February is the month of love, but our children should feel loved every day. As such, it is very fitting to talk about love languages and your child.“What are love languages?” you ask. The love languages are straight forward. It is simply how your child shows love and affection to another individual, and it is also how they will perceive and receive love from another. The concept was introduced by Dr. Gary Chapman in the book titled “The Five Love Languages: the secret to love that lasts”. Originally the purpose was to help adults express love and build lasting relationships, but the principle can be applied to children as well. So how can I speak to my child’s love language? It’s easy. There are five basic love languages:

1. Words of Affirmation: Expressing affection through spoken affection, praise or appreciation.

Words help define the abstract concept of love. The tone of voice and body language is very important for the keeper of this love language together with affection, praise, encouragement, and guidance. Clues for words of affirmation are when your child cannot wait for you to praise them, and they will often be the first to tell you just how awesome they are. They will smile when you do affirm or praise them and seek your verbal approval. They also over-react to harsh criticism or harsh words.

2. Acts of Service: Actions, rather than words are used to show and receive love.

They model love when they do for others and like to perform a service that the person views as valuable. Clues for acts of service include when your child requests you to fix things, seek your help with projects or when they naturally say they will do things for you.

3. Gifts: Receiving items or surprises.

The gifts love language is often misunderstood. It’s not about the size or the value of an object and it is not always a tangible object. It’s all about the build-up of a gift, the thought that went into the getting of the gift and it’s about a big show of thanks for the gift. Clues for gifts are when they bring you little things from school (a rock or a flower, etc.) for no reason or keeping gifts and showing them off to everyone.

4. Quality Time: Expressing affection with undivided, undistracted attention.

Quality time is all about giving your undivided attention. This language makes it all about the child and being in the moment. Focused attention says “you are important and I like being with you”. Clues for quality time are when they ask to spend time with you, talk about fun times or activities with you, have a tough time parting with you or when they want you all alone to themselves.

5. Physical Touch: They feel affection through physical touch.

Touch is a basic human need, it gives emotional security and is the easiest of the love languages to give unconditionally. Clues for physical touch include when your child asks and seeks out hugs and cuddles or likes back rubs, holding your hand and rough-house play. Remember this love language does not decrease as the child gets older and boys need as much as girls.

Now that you’ve established and understand your child’s love language you can avoid miscommunications. If you and your child speak different love languages, love and affection can easily get lost in translation and it could lead to feelings of rejection and detachment.
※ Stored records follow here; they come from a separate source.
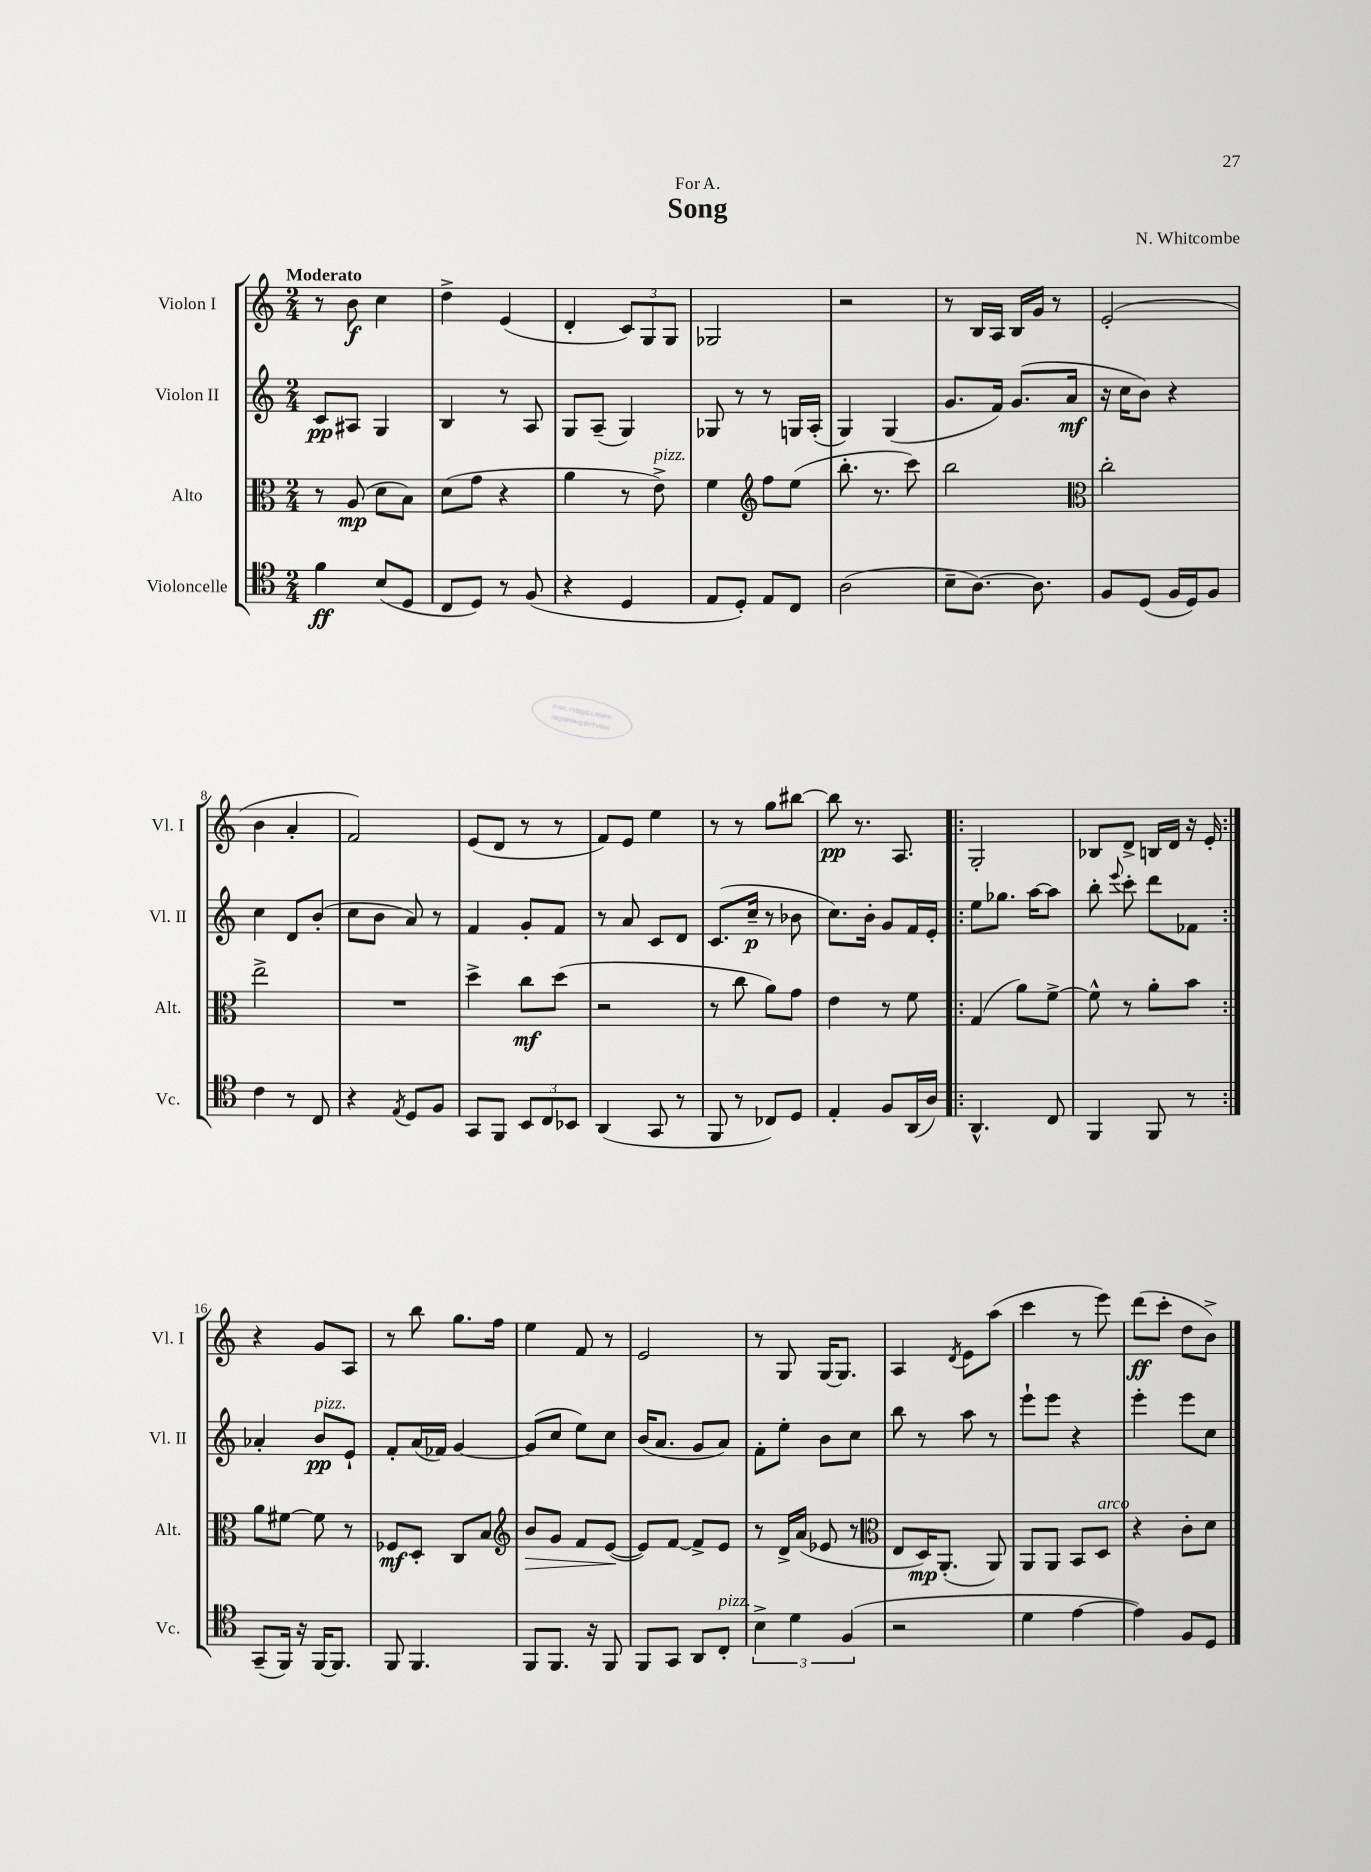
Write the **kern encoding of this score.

**kern	**dynam	**kern	**dynam	**kern	**dynam	**kern	**dynam
*part4	*part4	*part3	*part3	*part2	*part2	*part1	*part1
*staff4	*staff4	*staff3	*staff3	*staff2	*staff2	*staff1	*staff1
*I"Violoncelle	*	*I"Alto	*	*I"Violon II	*	*I"Violon I	*
*I'Vc.	*	*I'Alt.	*	*I'Vl. II	*	*I'Vl. I	*
*clefC4	*	*clefC3	*	*clefG2	*	*clefG2	*
*k[]	*	*k[]	*	*k[]	*	*k[]	*
*M2/4	*	*M2/4	*	*M2/4	*	*M2/4	*
=1	=1	=1	=1	=1	=1	=1	=1
!	!	!	!	!	!	!LO:TX:a:B:t=Moderato	!
4f\	ff	8r	.	8c/L	pp	8r	.
.	.	(8A/	mp	8A#X/J	.	8b\	f
(8B/L	.	8d\L	.	4G/	.	4cc\	.
8D/J	.	8B\J)	.	.	.	.	.
=2	=2	=2	=2	=2	=2	=2	=2
8C/L	.	(8d\L	.	4B/	.	4dd^\	.
8D/J)	.	8g\J	.	.	.	.	.
8r	.	4r	.	8r	.	(4e/	.
(8F/	.	.	.	8A/	.	.	.
=3	=3	=3	=3	=3	=3	=3	=3
4r	.	4a\	.	8G/L	.	4d'/	.
.	.	.	.	(8A~/J	.	.	.
4D/	.	8r	.	4G/)	.	12c/L)	.
.	.	.	.	.	.	12G/	.
!	!	!LO:TX:a:i:t=pizz.	!	!	!	!	!
.	.	8e^\)	.	.	.	.	.
.	.	.	.	.	.	12G/J	.
=4	=4	=4	=4	=4	=4	=4	=4
8E/L	.	4f\	.	8G-X/	.	2G-X/	.
8D'/J)	.	.	.	8r	.	.	.
*	*	*clefG2	*	*	*	*	*
8E/L	.	8ff\L	.	8r	.	.	.
8C/J	.	(8ee\J	.	16Gn/LL	.	.	.
.	.	.	.	(16A'/JJ	.	.	.
=5	=5	=5	=5	=5	=5	=5	=5
(2A\	.	8.bb'\	.	4G/)	.	2r	.
.	.	8.r	.	.	.	.	.
.	.	.	.	(4G/	.	.	.
.	.	8ccc\)	.	.	.	.	.
=6	=6	=6	=6	=6	=6	=6	=6
8B~\L	.	2bb\	.	8.g/L	.	8r	.
[8.A\J)	.	.	.	.	.	16B/LL	.
.	.	.	.	16f/Jk)	.	16A/JJ	.
.	.	.	.	(8.g/L	.	16B/LL	.
8.A\]	.	.	.	.	.	16g/JJ	.
.	.	.	.	.	.	8r	.
.	.	.	.	16a/Jk	mf	.	.
=7	=7	=7	=7	=7	=7	=7	=7
*	*	*clefC3	*	*	*	*	*
8F/L	.	2cc'\	.	16r	.	(2e'/	.
.	.	.	.	16cc\KL	.	.	.
(8D/J	.	.	.	8b\J)	.	.	.
16F/LL	.	.	.	4r	.	.	.
16D/J)	.	.	.	.	.	.	.
8F/J	.	.	.	.	.	.	.
!!LO:LB:g=z
=8	=8	=8	=8	=8	=8	=8	=8
4c\	.	2ee^\	.	4cc\	.	4b\	.
8r	.	.	.	8d/L	.	4a'/	.
8C/	.	.	.	(8b'/J	.	.	.
=9	=9	=9	=9	=9	=9	=9	=9
4r	.	2r	.	8cc\L	.	2f/)	.
.	.	.	.	8b\J	.	.	.
8qE/	.	.	.	.	.	.	.
8D/L	.	.	.	8a/)	.	.	.
8F/J	.	.	.	8r	.	.	.
=10	=10	=10	=10	=10	=10	=10	=10
8GG/L	.	4dd^\	.	4f/	.	(8e/L	.
8FF/J	.	.	.	.	.	8d/J	.
12BB/L	.	8cc\L	mf	8g'/L	.	8r	.
12C/	.	.	.	.	.	.	.
.	.	(8dd\J	.	8f/J	.	8r	.
12BB-X/J	.	.	.	.	.	.	.
=11	=11	=11	=11	=11	=11	=11	=11
(4AA/	.	2r	.	8r	.	8f/L)	.
.	.	.	.	8a/	.	8e/J	.
8GG/	.	.	.	8c/L	.	4ee\	.
8r	.	.	.	8d/J	.	.	.
=12	=12	=12	=12	=12	=12	=12	=12
8FF/	.	8r	.	(8.c/L	.	8r	.
8r	.	8cc\	.	.	.	8r	.
.	.	.	.	16cc~/Jk	p	.	.
8C-X/L)	.	8a\L)	.	8r	.	8gg\L	.
8D/J	.	8g\J	.	8b-X\	.	[8bb#X\J	.
=13	=13	=13	=13	=13	=13	=13	=13
4E'/	.	4e\	.	8.cc\L)	.	8bb#\]	pp
.	.	.	.	.	.	8.r	.
.	.	.	.	16b'\Jk	.	.	.
8F/L	.	8r	.	8g/L	.	.	.
.	.	.	.	.	.	8.A/	.
(16AA/L	.	8f\	.	16f/L	.	.	.
16A/JJ)	.	.	.	16e'/JJ	.	.	.
=14!|:	=14!|:	=14!|:	=14!|:	=14!|:	=14!|:	=14!|:	=14!|:
4.AA^^/	.	(4G/	.	8ee\L	.	2G'/	.
.	.	.	.	8.gg-X\J	.	.	.
.	.	8a\L)	.	.	.	.	.
.	.	.	.	[16aa\KL	.	.	.
8C/	.	[8f^\J	.	8aa\J]	.	.	.
=15	=15	=15	=15	=15	=15	=15	=15
4FF/	.	8f^^\]	.	8bb'\	.	8B-X/L	.
.	.	.	.	8qqeee/	.	.	.
.	.	8r	.	8ccc'\	.	8d^/J	.
8FF/	.	8a'\L	.	8ddd\L	.	16Bn/LL	.
.	.	.	.	.	.	16d/JJ	.
8r	.	8b\J	.	8f-X\J	.	16r	.
.	.	.	.	.	.	16e'/	.
!!LO:LB:g=z
=16:|!	=16:|!	=16:|!	=16:|!	=16:|!	=16:|!	=16:|!	=16:|!
(8GG~/L	.	8a\L	.	4a-X'/	.	4r	.
16FF/Jk)	.	[8f#X\J	.	.	.	.	.
16r	.	.	.	.	.	.	.
!	!	!	!	!LO:TX:a:i:t=pizz.	!	!	!
[16FF/KL	.	8f#\]	.	8b/L	pp	8g/L	.
8.FF/J]	.	.	.	.	.	.	.
.	.	8r	.	8e`/J	.	8A/J	.
=17	=17	=17	=17	=17	=17	=17	=17
8FF/	.	8F-X/L	mf	8f'/L	.	8r	.
4.FF/	.	8D'/J	.	(16a/L	.	8bb\	.
.	.	.	.	16f-X/JJ)	.	.	.
.	.	8C/L	.	[4g/	.	8.gg\L	.
.	.	8B/J	.	.	.	.	.
.	.	.	.	.	.	16ff\Jk	.
=18	=18	=18	=18	=18	=18	=18	=18
*	*	*clefG2	*	*	*	*	*
!	!	!	!LO:HP:b	!	!	!	!
8FF/L	.	8b/L	>	(8g/L]	.	4ee\	.
8.FF/J	.	8g/J	.	8cc/J	.	.	.
.	.	8f/L	.	8ee\L)	.	8f/	.
16r	.	.	.	.	.	.	.
8FF/	.	([8e/J	.	8cc\J	.	8r	.
.	.	.	]	.	.	.	.
=19	=19	=19	=19	=19	=19	=19	=19
8FF/L	.	8e/L])	.	(16b/KL	.	2e/	.
.	.	.	.	8.a/J	.	.	.
8GG/J	.	[8f/J	.	.	.	.	.
8AA/L	.	8f^/L]	.	8g/L	.	.	.
!LO:TX:a:i:t=pizz.	!	!	!	!	!	!	!
8C'/J	.	8e/J	.	8a/J)	.	.	.
=20	=20	=20	=20	=20	=20	=20	=20
6B^\	.	8r	.	8f'\L	.	8r	.
.	.	16d^/LL	.	8ee'\J	.	8G/	.
6d\	.	.	.	.	.	.	.
.	.	(16a/JJ	.	.	.	.	.
.	.	8e-X/	.	8b\L	.	[16G/KL	.
.	.	.	.	.	.	8.G/J]	.
(6F/	.	.	.	.	.	.	.
.	.	8r	.	8cc\J	.	.	.
=21	=21	=21	=21	=21	=21	=21	=21
*	*	*clefC3	*	*	*	*	*
2r	.	8E/L	.	8bb\	.	4A/	.
.	.	16D/K)	mp	8r	.	.	.
.	.	(8.AA'/J	.	.	.	.	.
.	.	.	.	.	.	8qd/	.
.	.	.	.	8aa\	.	8e\L	.
.	.	8AA/)	.	8r	.	(8aa\J	.
=22	=22	=22	=22	=22	=22	=22	=22
4d\	.	8AA/L	.	8eee`\L	.	4ccc\	.
.	.	8AA/J	.	8eee\J	.	.	.
[4e\	.	8BB/L	.	4r	.	8r	.
!	!	!LO:TX:a:i:t=arco	!	!	!	!	!
.	.	8D/J	.	.	.	8eee\)	.
=23	=23	=23	=23	=23	=23	=23	=23
4e\])	.	4r	.	4eee'\	.	(8ddd\L	ff
.	.	.	.	.	.	8ccc'\J	.
8F/L	.	8c'\L	.	8eee\L	.	8dd\L	.
8D/J	.	8d\J	.	8cc\J	.	8b^\J)	.
==	==	==	==	==	==	==	==
*-	*-	*-	*-	*-	*-	*-	*-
As human beings, we crave personal contact and emotional connections. The same is true for our children. If their needs go unsatisfied it could lead to behavioural problems. A child’s emotional “love tank” must be filled before discipline and learning can occur. An empty “love tank” leads to unfavourable actions. Never use a love language to try and discipline your child (for example never threaten to take a gift away if their love language is gifts) and always affirm your love after disciplining your child.

If your child learns how to give and receive love in a healthy way, they will be better equipped to build stronger relationships with their family and friends. Regardless of what your child’s primary love language is, you need to dig into all five languages. You cannot NOT spend quality time with your child because his love language is “acts of service”.  The purpose of learning to speak your child’s love language is for you to connect more deeply with your child. This can build self-worth, self-love and confidence and applies to all ages and stages.

Take the time to understand your every family member’s individual love languages and recognize that each might be different. This is a powerful tool  for building a strong family bond. Relationships that are built on unconditional love and understanding will last a lifetime.